THE SHELTER, written and directed by John Fallon, and starring Michael Paré, is a beautifully shot atmospheric thriller.

Thomas (Paré) is a broken man, a man with a fidelity problem, and he’s returned to his neck of the woods after a five year disappearance.  He’s looking worse for the wear, and his guilt is showing through the thin veneer of alcoholism he wears to prevent himself from dealing with his guilt.  Seeking shelter from the night, he wanders into an almost too inviting abandoned home, practically seducing him to come in and take a load off.  At first relieved for a safe place to feel normal for a moment, he soon notices something’s not quite right.  Thomas is in for a long night of facing his guilt, the possibility of redemption, and the reality of where his infidelity will take him.
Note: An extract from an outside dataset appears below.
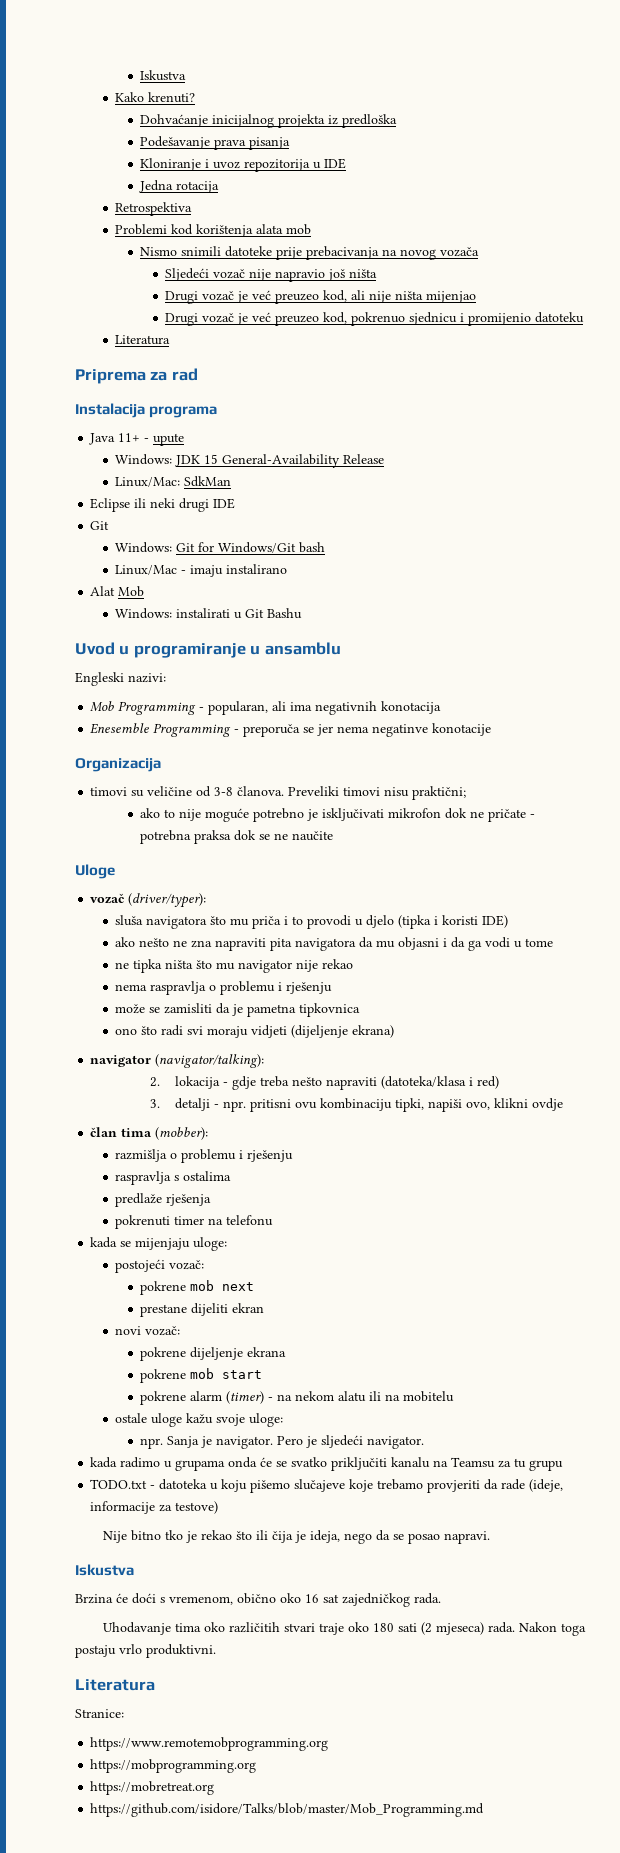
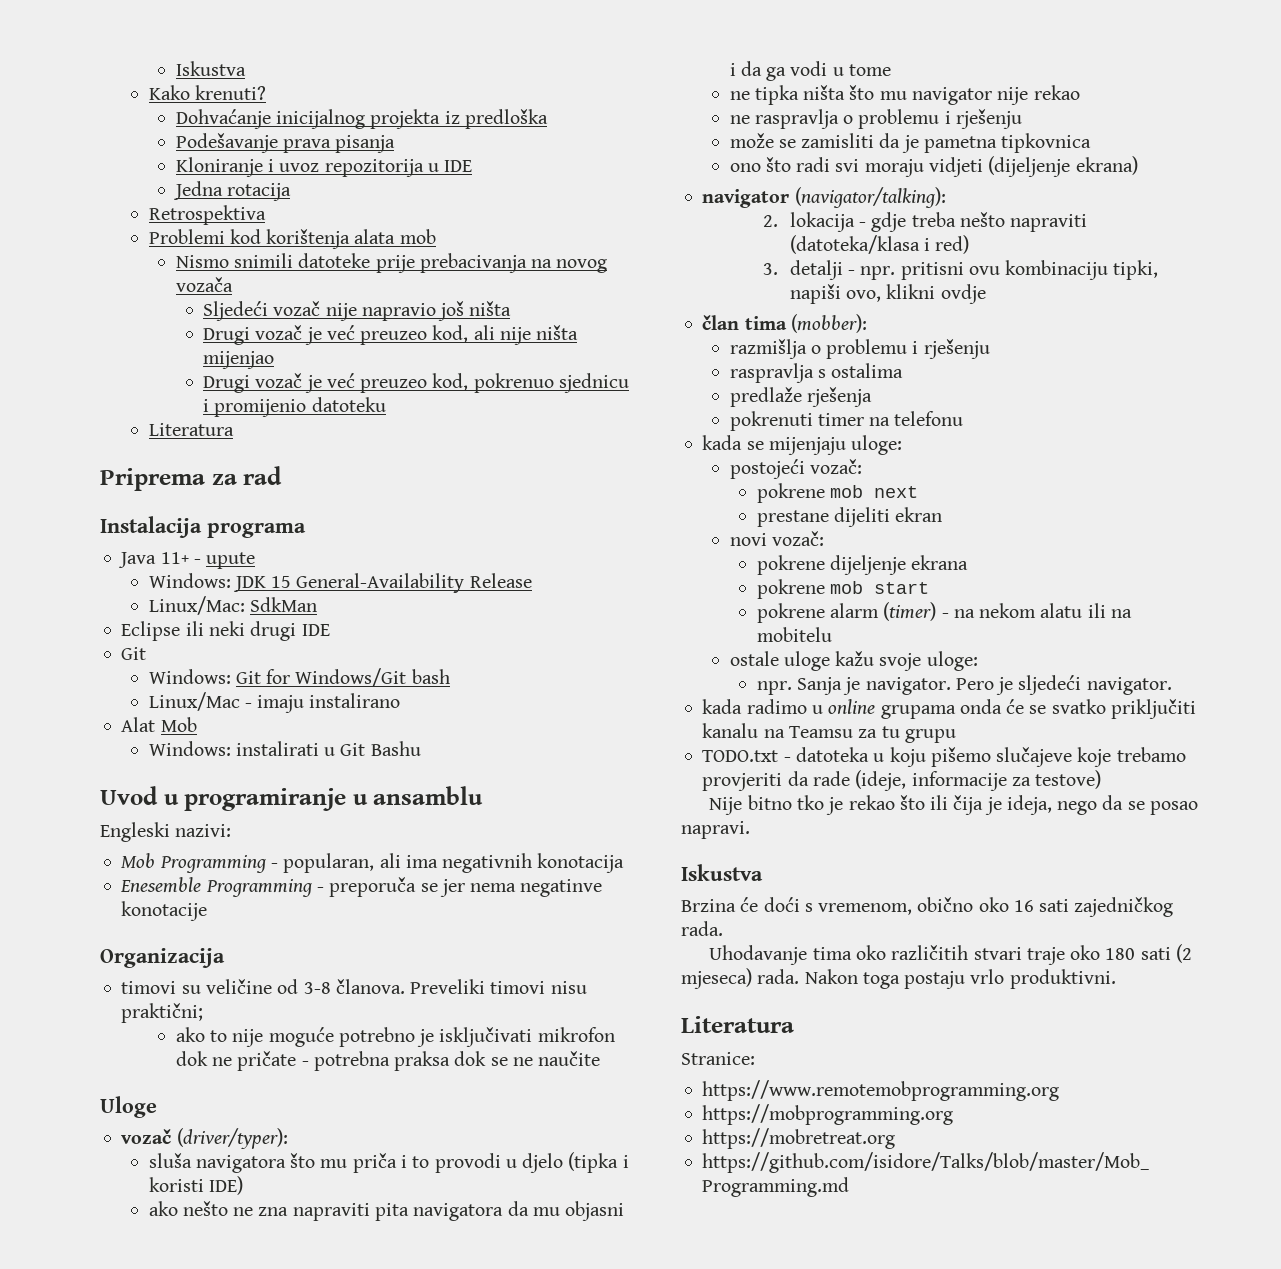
[115,984,148,991] nema -> [729,115,750,124] ne
(173, 1464) none -> [828,699,876,714] online
[323,1594,339,1603] sat -> [1039,899,1070,912] sati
The shelter takes Thomas in, at first seeming like a gift from a benevolent, forgiving creator; quickly little things begin to chink away at the facade, and we find ourselves wandering through the hell of Thomas’ actions to discover just how he got to this point.  Much like in Dickens’ “A Christmas Carol”, we see Thomas’ what could have been, but even that is marred by his inability to keep it in his pants…what the shelter giveth, the shelter must also taketh away, and it leaves you wondering just how many victims this purgatorial shelter has grasped.

Michael Paré does a great job, making you love him for the down & outer that he is, while simultaneously hating him for what his actions have wrought upon the people he claims to love. Paré is just as sympathetic here as he was as Eddie Wilson in “Eddie and the Crusiers”. His acting here is top notch, something you don’t come to expect from horror.

The film is beautifully done.  John Fallon made excellent use of ethereal lighting to get his vision across.  The use of bright lights against the darkened backdrop brings you in, a lot of it feels like the diffused lighting one encounters in a church under natural lighting through stained glass windows, I suspect that’s not an accident.  The story is overtly religious in its nature, and can leave you feeling a bit judged.  That’s not a bad thing, but it does give the film a very specific feel, that, as an atheist, does leave a bit of a sour taste in my mouth, but not enough to make me not like it.

Bottom line, see THE SHELTER.  The story is well done, the acting makes the story come alive, and the film is a solid piece of work.

THE SHELTER will be available in select theaters and VOD on November 4.